For the sequence of events that led to split brain, I'll refer to the following code.
The sequence of events that lead to the failure are:
|2020-01-04 01:56:56Z||ZK-2 fails to write to its transaction log due to disk full. ZK-2 is still participating in leader election. ZK-2 becomes a follower of ZK-1. ZK-1 sends TRUNC to ZK-2. truncLog.truncate on ZK-2 throws an exception because of the disk being full, and leaves the process in a broken state.|
|2020-01-04 02:35:23Z||ZK-2 removes 9 transaction logs from disk (bringing it from 100% to 19%). It doesn't recover because its in a broken state.|
|2020-01-09 08:57:33Z||ZK-1 fails to write to its transaction log due to disk full. Restarts as follower. Goes into loop of dropping from quorum (because it can't update transaction log)|
|2020-01-09 08:59:33Z||ZK-1 receives snapshot from leader (ZK-0) (at 1e00000000). ZK-1 persists snapshot, but fails to add subsequent transations to log due to lack of space. ZK-1 drops from quorum.|
|2020-01-09 09:00:12Z||ZK-1 joins quorum as follower. 1e00000000 is close enough to leader to receive TRUNC(1d0000001d). TRUNC fails because txnLog can't flush on close() in trunateLog. ZK-1 goes into loop, dropping and joining quorum.|
|2020-01-09 09:39:00Z||ZK-1 runs purgeTxnLog. Process doesn't recover due to truncation exception having broken FileTxnSnapLog.|
|2020-01-09 19:28:37Z||ZK-1 is restarted. ZK-1 joins quorum as follower. ZK-1 receives TRUNC(1d0000001d). In this case, txnLog.close() can succeed because there's nothing to flush. snapLog is closed. truncLog.truncate fails with "java.io.IOException: No log files found to truncate! This could happen if you still have snapshots from an old setup or log files were deleted accidentally or dataLogDir was changed in zoo.cfg.". It's true that there are no log files to truncate because the snapshot is at 1e00000000 which was received from the leader at 08:59 and nothing has been logged since. In any case, FileTxnSnapLog is in another inconsistent state. snapLog is closed. txnLog is closed, but nothing was ever written to it, so it looks like brand new.|
|2020-01-09 19:29:04Z||ZK-2 is restarted. ZK-2 & ZK-0 are now in a good state, so they can make progress. Transactions start to be logged.|
|2020-01-09 19:33:16Z||ZK-1 joins the quorum. As progress has been made, it receives a SNAP from the leader at 6b30001183a. It writes a snapshot, which ultimately calls FileSnap#serialize. Nothing hits the snapshot disk, because FileSnap is in closed state since 19:28. ZK-1 starts logging transactions to its log disk.|
|2020-01-09 19:42:00Z||We do a rolling restart of the cluster.|
|2020-01-09 19:45:11Z||ZK-1 loads the last snapshot that has been persisted to disk (1e00000000), and applies all log entries with zxid greater than the snapshot (6b30001183a onwards).|
|2020-01-09 19:47:35Z||ZK-2 & ZK-1 form a quorum, ZK-2 leading. ZK-1 reports its lastZxid as 6b30001b32f and gets a DIFF from ZK-2.|
From this point on, the cluster has split brain. ZK-1 is missing all transaction between 1e00000000 and 6bf0001183a.

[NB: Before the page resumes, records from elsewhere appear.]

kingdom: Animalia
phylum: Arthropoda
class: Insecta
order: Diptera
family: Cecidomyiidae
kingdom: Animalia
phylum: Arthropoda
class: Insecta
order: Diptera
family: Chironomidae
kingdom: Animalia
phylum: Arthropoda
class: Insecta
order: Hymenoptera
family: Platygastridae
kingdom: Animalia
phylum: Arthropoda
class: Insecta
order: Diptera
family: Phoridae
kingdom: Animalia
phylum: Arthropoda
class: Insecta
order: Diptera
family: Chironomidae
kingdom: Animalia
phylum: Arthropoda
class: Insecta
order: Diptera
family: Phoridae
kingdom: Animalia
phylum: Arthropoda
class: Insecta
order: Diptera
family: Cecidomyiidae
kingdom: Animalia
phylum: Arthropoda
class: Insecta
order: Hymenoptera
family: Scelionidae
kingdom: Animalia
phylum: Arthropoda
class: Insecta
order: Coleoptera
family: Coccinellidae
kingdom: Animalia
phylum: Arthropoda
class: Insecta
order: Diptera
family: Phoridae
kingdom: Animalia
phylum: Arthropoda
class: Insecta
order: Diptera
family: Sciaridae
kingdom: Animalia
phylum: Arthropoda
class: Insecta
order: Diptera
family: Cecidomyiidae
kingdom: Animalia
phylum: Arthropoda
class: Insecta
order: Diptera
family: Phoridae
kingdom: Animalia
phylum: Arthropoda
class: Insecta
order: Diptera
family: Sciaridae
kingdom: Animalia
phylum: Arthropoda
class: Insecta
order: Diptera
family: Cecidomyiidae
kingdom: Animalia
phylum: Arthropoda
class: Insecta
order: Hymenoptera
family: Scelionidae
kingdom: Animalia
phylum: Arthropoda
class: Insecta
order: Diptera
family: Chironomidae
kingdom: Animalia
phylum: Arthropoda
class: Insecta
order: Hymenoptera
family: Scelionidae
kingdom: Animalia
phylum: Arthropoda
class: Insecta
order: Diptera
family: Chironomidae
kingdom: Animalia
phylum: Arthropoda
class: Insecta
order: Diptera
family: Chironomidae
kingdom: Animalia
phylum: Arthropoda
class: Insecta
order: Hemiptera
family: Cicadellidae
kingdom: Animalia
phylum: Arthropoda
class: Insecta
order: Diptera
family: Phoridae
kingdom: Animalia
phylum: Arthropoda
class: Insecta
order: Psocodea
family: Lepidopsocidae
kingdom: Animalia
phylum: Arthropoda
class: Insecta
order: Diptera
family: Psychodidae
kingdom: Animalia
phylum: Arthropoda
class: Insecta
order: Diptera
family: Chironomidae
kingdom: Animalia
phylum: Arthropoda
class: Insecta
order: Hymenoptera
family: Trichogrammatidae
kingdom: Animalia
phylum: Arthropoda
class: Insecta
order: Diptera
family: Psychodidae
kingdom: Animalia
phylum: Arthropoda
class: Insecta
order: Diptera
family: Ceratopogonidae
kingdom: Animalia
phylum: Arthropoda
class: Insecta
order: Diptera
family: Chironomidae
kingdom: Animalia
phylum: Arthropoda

There's a couple of failures in the code that could stop this problem.
- An exception in truncateLog should nuke the process. Even without the split brain occurring, the processes limped on in a broken state for days and required human intervention to get going again.
- snapLog and txnLog should be defensively nulled after they're closed.
- FileSnap#serialize should not fail silently if close=true. This is really bad. It should at least throw an exception.
The issue occurred with 3.4.13 running on a kubernetes cluster. The bad code paths still exist on master.